In his essay about the literary critic and journalist Edmund Wilson ’16 (see page 20), Christopher Beha ’02 writes about Wilson’s long friendship with his teacher and mentor, Christian Gauss, who arrived at Princeton as one of Woodrow Wilson 1879’s first “preceptor guys” and had enormous influence on literary-minded students of the era. But some alumni will recall Gauss as a faculty adviser to student organizations and as Princeton’s third dean of the college, a job he assumed in 1925, during Prohibition, and held for 21 years.

After Gauss’ death in 1951, PAW ran tributes from eight alumni. Richard K. Stevens ’22, president of the Press Club, recalled how the professor had “made us understand that our job was not only to report the routine events, but more particularly to interpret the University and what it was trying to do.” Former Prince chairman John N. Brooks Jr. ’42 remembered how seriously Gauss considered the students’ points of view — even though, looking back, Brooks could see how “the positions we upheld so earnestly ... were indefensible.” There was even a tribute from Joseph Bryan III ’27, a chairman of Tiger magazine, who contrasted the experiences of being suspended by Dean Gauss and by the “hanging judge,” Dean Howard McClenahan. He wrote: “Ah, Gauss! A ministering angel, his cool fingers stroked your feverish, foolish brow. So his dear young friend has broken a silly old regulation? And those nasty, busybody proctors have caught him? ... Presently you felt as if you were being forgiven ... and it was not until you were packing your bags that the rosy mist began to fade, and you realized that Gauss, too — sweet, soft-voiced, sympathetic Gauss! — had hurled you into two weeks’ limbo.”

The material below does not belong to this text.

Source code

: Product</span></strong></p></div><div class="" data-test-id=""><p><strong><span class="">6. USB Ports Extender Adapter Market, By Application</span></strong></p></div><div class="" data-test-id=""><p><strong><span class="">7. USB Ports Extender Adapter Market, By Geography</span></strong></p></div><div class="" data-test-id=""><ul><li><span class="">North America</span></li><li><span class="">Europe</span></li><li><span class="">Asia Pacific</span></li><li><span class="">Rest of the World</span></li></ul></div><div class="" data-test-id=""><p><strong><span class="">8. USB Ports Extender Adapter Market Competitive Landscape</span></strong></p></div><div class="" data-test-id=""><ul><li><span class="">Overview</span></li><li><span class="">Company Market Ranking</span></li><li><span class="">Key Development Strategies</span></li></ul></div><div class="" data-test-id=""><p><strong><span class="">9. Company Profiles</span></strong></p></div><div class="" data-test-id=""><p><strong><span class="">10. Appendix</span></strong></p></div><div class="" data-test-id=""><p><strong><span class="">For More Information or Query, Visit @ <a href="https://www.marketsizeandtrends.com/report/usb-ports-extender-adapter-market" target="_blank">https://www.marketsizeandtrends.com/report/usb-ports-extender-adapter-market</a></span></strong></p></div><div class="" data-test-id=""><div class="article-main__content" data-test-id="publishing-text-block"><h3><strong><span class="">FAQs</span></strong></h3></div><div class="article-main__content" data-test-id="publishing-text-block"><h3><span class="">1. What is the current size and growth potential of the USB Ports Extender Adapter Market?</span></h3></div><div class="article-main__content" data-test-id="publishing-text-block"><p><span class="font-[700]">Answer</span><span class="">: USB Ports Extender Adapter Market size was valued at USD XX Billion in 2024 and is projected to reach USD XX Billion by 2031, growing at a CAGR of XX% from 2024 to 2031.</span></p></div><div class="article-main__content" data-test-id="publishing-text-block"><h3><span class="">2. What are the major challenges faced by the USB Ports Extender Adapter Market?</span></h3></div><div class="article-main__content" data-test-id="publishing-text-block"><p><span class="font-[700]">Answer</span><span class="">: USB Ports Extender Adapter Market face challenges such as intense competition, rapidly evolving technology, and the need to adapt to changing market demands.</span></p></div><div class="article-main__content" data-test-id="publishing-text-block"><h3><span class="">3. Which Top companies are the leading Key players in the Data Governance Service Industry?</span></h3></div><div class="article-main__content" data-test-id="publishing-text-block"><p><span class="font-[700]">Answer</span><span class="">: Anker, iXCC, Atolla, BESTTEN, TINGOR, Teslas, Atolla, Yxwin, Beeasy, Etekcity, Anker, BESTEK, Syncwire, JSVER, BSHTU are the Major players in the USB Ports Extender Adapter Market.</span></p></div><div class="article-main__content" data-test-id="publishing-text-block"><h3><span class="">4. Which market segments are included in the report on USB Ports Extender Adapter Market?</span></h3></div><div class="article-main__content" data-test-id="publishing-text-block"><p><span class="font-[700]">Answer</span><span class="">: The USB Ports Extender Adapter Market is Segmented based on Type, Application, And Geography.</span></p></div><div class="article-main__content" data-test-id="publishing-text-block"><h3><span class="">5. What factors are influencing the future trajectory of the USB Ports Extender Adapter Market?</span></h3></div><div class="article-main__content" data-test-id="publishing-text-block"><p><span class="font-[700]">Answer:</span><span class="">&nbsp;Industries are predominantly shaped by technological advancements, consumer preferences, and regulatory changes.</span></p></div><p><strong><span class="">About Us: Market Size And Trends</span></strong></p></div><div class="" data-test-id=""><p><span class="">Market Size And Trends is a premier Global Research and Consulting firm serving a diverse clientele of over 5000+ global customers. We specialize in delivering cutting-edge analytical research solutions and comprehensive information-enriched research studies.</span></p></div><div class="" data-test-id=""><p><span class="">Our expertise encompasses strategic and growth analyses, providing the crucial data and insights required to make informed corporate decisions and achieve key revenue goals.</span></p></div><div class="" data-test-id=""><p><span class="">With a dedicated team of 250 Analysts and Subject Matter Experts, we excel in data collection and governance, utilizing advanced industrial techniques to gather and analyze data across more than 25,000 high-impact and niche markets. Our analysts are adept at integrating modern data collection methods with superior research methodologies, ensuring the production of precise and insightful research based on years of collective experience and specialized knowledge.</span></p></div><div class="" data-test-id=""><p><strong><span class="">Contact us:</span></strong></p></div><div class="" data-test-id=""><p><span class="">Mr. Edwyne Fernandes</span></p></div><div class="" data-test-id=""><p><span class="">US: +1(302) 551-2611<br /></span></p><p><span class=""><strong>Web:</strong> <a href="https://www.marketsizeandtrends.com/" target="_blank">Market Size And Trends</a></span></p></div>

Gauss had an intense interest in national and world affairs. He was a member of the National Committee of the American Civil Liberties Union and spoke out against the House Committee on Un-American Activities, racial discrimination, and anti-Semitism. Writing in the Journal of Higher Education in 1947, Gauss, recently retired, portrayed college campuses as potential training grounds for democracy — not just in the classroom, but as communities for students of all backgrounds and economic levels. A first-rate scholar, he believed that “the over-intellectualizing of our modern world ... has not been a profitable adventure in man’s history.” Instead, he wrote, the scholar must discover the truth, publish it, “and put it into practice and ... live up to it.” (For a link to that essay, “The Dean of Men,” go to www.princeton.edu/paw.)

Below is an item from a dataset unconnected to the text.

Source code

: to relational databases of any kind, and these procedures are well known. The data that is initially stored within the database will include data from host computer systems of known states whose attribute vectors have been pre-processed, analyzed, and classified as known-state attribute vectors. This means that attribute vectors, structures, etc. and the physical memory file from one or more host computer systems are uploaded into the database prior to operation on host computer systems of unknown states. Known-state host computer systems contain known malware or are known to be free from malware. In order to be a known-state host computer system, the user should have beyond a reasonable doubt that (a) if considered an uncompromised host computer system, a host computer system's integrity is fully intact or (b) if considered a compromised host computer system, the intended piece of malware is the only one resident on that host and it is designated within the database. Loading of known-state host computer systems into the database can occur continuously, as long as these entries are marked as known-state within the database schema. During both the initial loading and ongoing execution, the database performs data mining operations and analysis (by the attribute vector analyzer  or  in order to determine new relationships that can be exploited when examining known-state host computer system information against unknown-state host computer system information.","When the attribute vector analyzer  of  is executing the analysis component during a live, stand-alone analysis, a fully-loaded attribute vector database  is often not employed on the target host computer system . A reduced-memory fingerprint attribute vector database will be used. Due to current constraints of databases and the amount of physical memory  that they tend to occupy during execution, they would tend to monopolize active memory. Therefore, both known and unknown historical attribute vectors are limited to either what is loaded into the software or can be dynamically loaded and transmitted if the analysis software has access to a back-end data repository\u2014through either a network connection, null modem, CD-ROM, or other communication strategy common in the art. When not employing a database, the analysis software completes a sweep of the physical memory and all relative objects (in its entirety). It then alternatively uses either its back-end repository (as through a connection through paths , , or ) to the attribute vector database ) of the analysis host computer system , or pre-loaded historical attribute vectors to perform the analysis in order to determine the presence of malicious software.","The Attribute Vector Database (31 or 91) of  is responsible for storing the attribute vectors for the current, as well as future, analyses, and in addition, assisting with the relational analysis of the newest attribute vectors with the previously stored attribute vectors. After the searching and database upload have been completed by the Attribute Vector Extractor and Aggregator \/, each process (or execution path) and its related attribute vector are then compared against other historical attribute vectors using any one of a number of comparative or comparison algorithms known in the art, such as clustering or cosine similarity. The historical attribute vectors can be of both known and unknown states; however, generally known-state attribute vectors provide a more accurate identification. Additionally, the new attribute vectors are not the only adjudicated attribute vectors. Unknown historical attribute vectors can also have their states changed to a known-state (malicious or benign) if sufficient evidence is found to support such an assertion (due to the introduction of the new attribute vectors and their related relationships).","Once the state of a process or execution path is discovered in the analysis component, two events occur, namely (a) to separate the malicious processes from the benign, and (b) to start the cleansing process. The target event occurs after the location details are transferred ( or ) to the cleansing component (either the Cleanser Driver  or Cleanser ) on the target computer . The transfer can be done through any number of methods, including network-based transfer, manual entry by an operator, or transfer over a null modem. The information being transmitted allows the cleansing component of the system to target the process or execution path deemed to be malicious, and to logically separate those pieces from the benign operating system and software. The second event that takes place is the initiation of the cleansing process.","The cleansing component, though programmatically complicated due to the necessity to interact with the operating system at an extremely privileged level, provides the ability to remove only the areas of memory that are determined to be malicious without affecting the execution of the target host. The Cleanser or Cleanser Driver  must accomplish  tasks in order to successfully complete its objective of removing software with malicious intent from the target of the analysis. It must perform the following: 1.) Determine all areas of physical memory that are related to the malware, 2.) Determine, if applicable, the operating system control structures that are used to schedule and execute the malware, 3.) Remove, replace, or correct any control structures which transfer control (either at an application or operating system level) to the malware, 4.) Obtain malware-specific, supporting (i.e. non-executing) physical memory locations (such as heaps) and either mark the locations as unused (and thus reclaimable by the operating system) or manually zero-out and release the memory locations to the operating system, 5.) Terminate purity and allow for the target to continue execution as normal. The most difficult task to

Gauss’ papers remain at Firestone Library — including documents relating to his role as dean and essays and talks on topics such as the humanities, education, democracy, and the role of individualism. A Princeton seminar series begun in 1949 in his honor continues today, and the Phi Beta Kappa Society pays tribute with an award in his name. Perhaps his presence is felt most strongly in the legacy of the many men who studied or worked with him, or waited, after violating some University rule, for him to pronounce their fate — always with compassion.